Problems to work on:
[1] Rewrite the Philip K. Dick thread from "Wie kalt ist" up to and including "O grauenvolle Stille!", replacing "underground vault" with "underground cellar".
[2] Answer these questions using the Philip K. Dick thread:
(a) Which of Dick's books has become the first poster's favorite?
(b) Which novel does Shahada say transcends genre?
(c) Which chapter of A Scanner Darkly did Just_Some_Guy read last night?
[3] Continue the Philip K. Dick thread from the point where it ends.

Text block:
Anyway, now to talk about Philip K. Dick. Definitely one of my favorite sci-fi authors. I remember being obsessed with A Scanner Darkly and The Man in the High Castle back in middle school, though Do Androids Dream of Electric Sheep? has weathered the test of time to be my favorite book of his.


----------



## Shahada (Apr 26, 2010)

I haven't read a lot of his more well-known and celebrated works (like Scanner Darkly, Man in the High Castle, etc.) but VALIS is an amazing novel that transcends genre.


----------



## Just_Some_Guy (Oct 8, 2009)

Shahada said:


> I haven't read a lot of his more well-known and celebrated works (like Scanner Darkly, Man in the High Castle, etc.) but VALIS is an amazing novel that transcends genre.


That's what I keep hearing. It's up next for me along with the other two in the final trilogy.


----------



## Just_Some_Guy (Oct 8, 2009)

Read chapter 13 of A Scanner Darkly last night, so in case you were ever wondering. This is from Beethoven's opera "Fedelio."


P. 215

Wie kalt ist es in diesem unterirdischen Gewölbe! Das ist natürlich, es ist ja tief.

How cold it is in this underground vault! This is natural, yet profound.


P. 219

Gott! Welch Dunkel hier! O grauenvolle Stille!
Od’ ist es um mich her. Nichts lebet auszer mir…

God! Such darkness here! O horrible silence! 
Of all this around me, nothing lives besides me…


P. 225

Ein Engel, der Gattin, so gleich, der führt mich zur Freiheit ins himmlische Reich.

An angel, my wife; the two so alike, this drives me to the freedom of the heavenly realm.

Given records:

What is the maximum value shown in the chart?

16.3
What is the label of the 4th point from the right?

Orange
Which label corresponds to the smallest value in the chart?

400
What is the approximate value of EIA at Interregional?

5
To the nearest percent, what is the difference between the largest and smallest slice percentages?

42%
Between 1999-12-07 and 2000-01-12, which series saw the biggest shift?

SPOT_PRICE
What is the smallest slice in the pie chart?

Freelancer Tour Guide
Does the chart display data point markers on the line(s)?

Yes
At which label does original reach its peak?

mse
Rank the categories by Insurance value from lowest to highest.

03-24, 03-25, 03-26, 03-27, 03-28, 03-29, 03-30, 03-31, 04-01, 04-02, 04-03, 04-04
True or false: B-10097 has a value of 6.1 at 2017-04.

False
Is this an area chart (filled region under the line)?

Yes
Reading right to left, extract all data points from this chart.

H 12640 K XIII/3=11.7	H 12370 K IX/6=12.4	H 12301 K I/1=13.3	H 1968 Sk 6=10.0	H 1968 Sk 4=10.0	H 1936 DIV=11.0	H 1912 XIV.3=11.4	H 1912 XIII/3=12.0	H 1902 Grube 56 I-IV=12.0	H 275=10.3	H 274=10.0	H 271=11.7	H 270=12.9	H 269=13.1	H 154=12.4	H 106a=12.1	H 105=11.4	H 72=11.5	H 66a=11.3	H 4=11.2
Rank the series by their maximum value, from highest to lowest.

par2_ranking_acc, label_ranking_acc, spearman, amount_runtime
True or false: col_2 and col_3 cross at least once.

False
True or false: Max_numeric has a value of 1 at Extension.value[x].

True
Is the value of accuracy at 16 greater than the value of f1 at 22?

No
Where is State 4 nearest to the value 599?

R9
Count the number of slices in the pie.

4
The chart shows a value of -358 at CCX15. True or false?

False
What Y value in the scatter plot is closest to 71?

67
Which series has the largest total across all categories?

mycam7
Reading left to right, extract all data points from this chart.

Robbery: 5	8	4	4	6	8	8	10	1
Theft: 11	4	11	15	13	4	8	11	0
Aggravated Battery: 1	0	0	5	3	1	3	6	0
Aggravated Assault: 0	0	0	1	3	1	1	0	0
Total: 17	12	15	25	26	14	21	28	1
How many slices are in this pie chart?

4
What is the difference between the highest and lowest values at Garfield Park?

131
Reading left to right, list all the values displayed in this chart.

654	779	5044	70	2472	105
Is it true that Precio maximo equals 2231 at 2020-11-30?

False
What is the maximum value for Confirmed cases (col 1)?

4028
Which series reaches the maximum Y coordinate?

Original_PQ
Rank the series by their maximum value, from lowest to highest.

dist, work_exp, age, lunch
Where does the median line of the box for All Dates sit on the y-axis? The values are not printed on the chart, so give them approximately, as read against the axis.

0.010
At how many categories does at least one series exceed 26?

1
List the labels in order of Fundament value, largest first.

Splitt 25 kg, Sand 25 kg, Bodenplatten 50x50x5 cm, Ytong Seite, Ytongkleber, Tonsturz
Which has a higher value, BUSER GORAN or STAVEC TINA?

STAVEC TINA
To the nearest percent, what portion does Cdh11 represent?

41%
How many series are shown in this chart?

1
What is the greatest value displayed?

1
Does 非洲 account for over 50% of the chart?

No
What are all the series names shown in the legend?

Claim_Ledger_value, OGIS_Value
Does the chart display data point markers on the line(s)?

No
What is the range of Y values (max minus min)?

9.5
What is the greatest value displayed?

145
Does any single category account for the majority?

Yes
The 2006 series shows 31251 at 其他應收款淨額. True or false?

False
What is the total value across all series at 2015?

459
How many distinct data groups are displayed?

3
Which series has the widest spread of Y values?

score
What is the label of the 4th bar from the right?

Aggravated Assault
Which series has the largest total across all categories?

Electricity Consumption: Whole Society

Numbered answers:
[1]
Wie kalt ist es in diesem unterirdischen Gewölbe! Das ist natürlich, es ist ja tief.

How cold it is in this underground cellar! This is natural, yet profound.


P. 219

Gott! Welch Dunkel hier! O grauenvolle Stille!

[2]
(a) Do Androids Dream of Electric Sheep?
(b) VALIS
(c) Chapter 13

[3]
----------



## Just_Some_Guy (Oct 8, 2009)

Philip K. Dick in a nutshell...

"The next day Nicholas came around to my place to tell me about his mystical experience and get my opinion. He was not exactly candid about it, however; initially he told it to me not as a personal experience but as a science fiction idea for a story. That was so if it sounded nutty the onus wouldn't be on him."

From "Radio Free Albemuth," P. 11


----------



## CosmicJalapeno (Sep 27, 2011)

The only reason I became aware of him is because Blade Runner is my favorite film. Too bad I discovered he has the prose of a blind Chinese kid with down syndrome, though I will have to admit, electric sheep is the only thing I read by him, so maybe some of his other work is better. I still haven't been able to read anything better than Neuromancer. It's a shame really. I feel like Neuromancer has ruined other literature for me because I can't help but compare.


----------



## Catenaccio (May 2, 2011)

A great writer. He also had a very interesting life.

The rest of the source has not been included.